**Data excerpts**

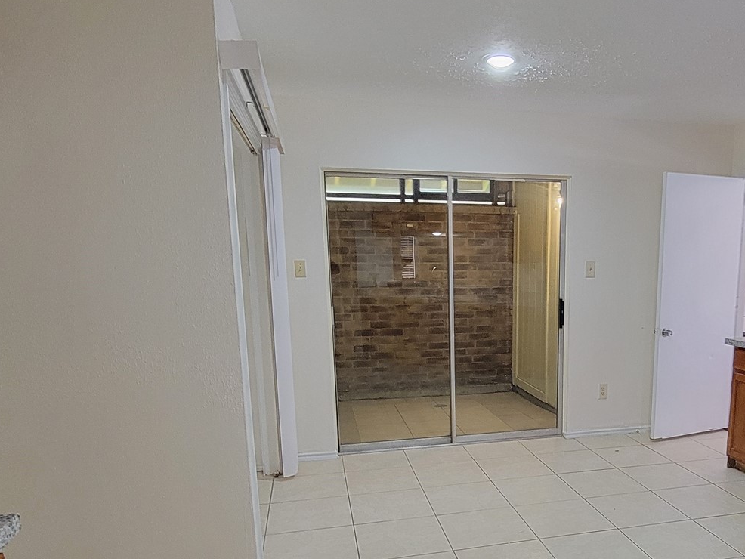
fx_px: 581
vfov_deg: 50.4
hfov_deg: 63.5
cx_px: 504
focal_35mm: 27
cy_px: 378
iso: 400
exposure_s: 1/60
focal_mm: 2.2
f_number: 2.2
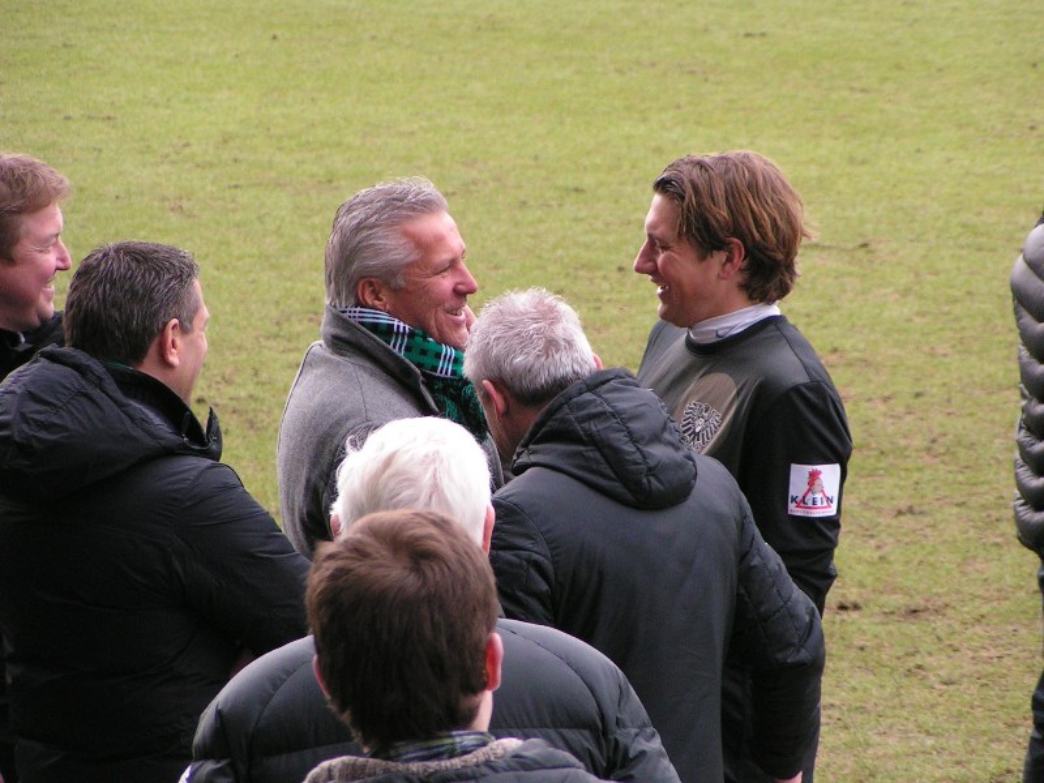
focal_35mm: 236
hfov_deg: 8.4
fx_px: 7118
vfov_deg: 6.3
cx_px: 522
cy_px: 392
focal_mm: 36.1
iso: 160
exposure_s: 1/250
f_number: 3.5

**Description of the task**
Any picture in the data is to be skipped, while each line is returned exactly as written.

**Expected answer**
fx_px: 581
vfov_deg: 50.4
hfov_deg: 63.5
cx_px: 504
focal_35mm: 27
cy_px: 378
iso: 400
exposure_s: 1/60
focal_mm: 2.2
f_number: 2.2
focal_35mm: 236
hfov_deg: 8.4
fx_px: 7118
vfov_deg: 6.3
cx_px: 522
cy_px: 392
focal_mm: 36.1
iso: 160
exposure_s: 1/250
f_number: 3.5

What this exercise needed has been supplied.